Requirement
For every line in the entries that contains "temperature", show the whole line.

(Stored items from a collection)
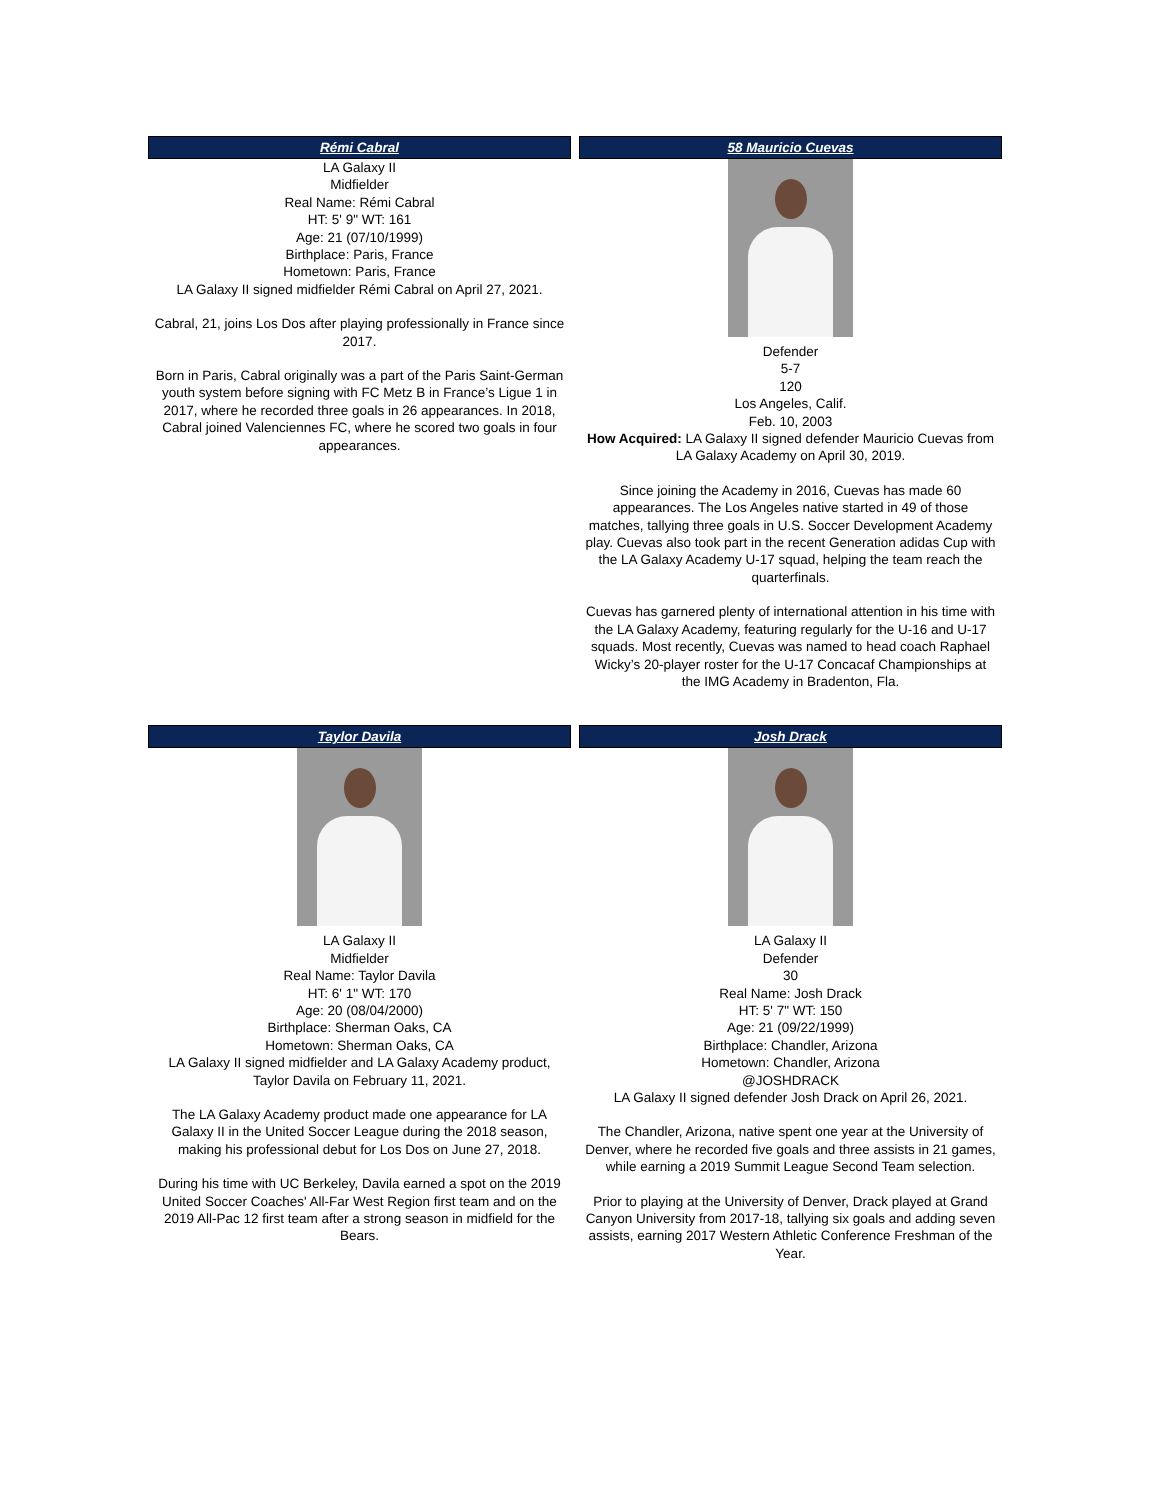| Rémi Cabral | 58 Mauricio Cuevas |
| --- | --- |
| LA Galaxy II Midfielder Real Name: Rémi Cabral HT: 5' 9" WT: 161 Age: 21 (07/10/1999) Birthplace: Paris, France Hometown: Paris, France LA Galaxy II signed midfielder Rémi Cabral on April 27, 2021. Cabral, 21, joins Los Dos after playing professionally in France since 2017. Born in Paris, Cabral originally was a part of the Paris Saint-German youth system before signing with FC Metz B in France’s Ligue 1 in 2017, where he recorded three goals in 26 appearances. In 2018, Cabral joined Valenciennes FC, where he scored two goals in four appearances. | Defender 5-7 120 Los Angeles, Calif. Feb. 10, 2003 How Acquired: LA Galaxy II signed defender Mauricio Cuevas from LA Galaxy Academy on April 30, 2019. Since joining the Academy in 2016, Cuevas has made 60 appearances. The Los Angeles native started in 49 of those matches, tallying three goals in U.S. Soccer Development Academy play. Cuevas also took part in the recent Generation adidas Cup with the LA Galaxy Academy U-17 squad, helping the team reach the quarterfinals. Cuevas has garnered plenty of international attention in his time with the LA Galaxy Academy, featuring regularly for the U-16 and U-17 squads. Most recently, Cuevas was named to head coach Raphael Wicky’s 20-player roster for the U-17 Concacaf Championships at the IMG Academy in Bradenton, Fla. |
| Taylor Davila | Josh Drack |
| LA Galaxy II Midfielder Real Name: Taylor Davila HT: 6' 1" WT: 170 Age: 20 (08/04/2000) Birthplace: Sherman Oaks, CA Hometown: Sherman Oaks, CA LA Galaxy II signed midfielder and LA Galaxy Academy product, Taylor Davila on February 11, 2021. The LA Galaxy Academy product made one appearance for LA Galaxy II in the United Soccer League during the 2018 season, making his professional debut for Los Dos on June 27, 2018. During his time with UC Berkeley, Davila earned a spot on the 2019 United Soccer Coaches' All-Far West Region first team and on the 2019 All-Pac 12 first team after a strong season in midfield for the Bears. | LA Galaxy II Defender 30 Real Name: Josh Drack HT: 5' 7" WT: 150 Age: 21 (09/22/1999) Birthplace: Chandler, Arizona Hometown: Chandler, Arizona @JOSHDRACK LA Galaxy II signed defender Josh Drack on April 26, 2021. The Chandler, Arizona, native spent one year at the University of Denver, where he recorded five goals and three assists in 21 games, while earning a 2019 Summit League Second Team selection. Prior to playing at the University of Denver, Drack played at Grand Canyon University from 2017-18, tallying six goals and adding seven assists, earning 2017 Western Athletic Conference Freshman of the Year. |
...
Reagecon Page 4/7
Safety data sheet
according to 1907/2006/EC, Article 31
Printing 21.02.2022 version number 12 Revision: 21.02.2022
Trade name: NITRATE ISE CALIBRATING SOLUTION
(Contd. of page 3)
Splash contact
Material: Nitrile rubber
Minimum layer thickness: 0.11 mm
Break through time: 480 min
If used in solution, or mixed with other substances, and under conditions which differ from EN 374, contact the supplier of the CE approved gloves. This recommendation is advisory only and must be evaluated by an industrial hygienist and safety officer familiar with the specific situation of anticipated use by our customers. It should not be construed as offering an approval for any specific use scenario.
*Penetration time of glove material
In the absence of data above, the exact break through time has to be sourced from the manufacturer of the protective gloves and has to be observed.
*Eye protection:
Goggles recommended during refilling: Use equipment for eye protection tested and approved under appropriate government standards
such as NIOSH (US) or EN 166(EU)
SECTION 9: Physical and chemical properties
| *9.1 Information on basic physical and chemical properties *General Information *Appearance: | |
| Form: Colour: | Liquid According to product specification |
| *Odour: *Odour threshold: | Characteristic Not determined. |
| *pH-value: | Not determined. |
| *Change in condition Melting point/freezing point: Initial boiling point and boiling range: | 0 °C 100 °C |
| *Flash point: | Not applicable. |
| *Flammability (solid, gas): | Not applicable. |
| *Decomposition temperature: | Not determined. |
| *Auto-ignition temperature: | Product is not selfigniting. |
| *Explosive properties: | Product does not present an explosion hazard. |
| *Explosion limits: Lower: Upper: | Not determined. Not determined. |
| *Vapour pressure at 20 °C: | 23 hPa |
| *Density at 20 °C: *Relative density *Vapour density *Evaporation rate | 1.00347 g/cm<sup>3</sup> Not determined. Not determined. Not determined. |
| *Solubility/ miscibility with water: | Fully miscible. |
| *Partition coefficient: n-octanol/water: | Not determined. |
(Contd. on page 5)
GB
---
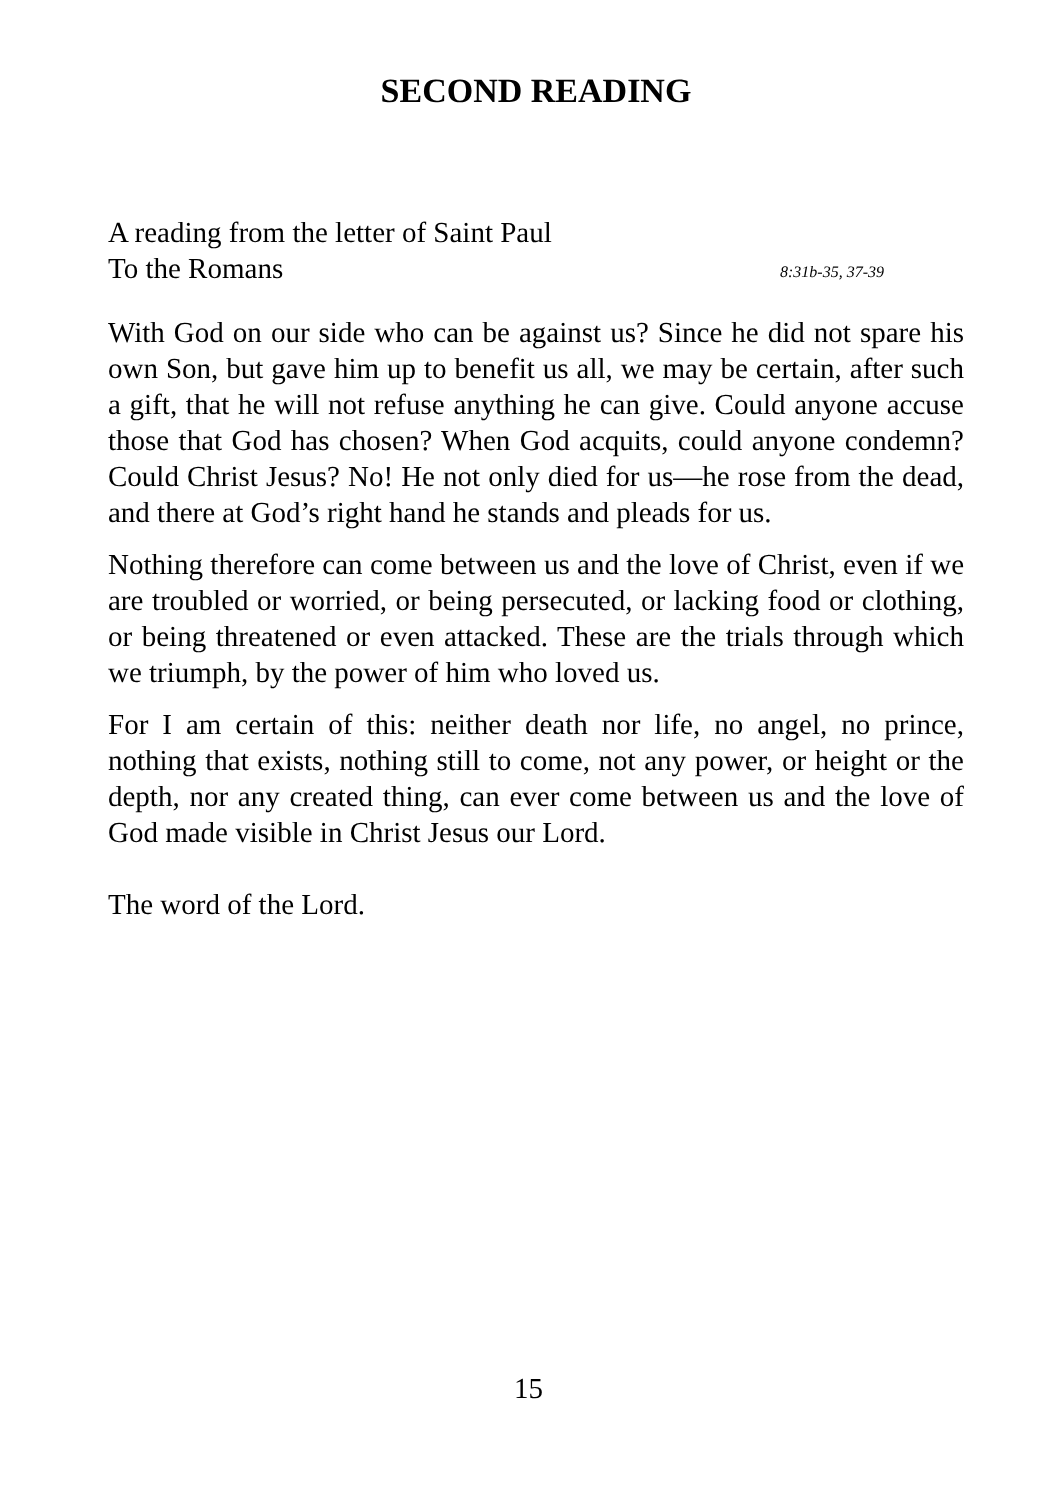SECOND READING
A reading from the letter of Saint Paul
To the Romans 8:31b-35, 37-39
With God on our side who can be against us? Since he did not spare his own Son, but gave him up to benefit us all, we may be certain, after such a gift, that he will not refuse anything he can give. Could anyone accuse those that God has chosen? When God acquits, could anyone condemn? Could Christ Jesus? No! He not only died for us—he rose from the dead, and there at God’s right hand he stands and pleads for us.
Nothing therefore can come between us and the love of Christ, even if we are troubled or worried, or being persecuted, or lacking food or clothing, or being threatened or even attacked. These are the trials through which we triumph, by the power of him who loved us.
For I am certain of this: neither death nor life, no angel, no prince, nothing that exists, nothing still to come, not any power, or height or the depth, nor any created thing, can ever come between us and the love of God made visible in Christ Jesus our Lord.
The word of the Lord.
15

Task response
| *Decomposition temperature: | Not determined. |
| *Auto-ignition temperature: | Product is not selfigniting. |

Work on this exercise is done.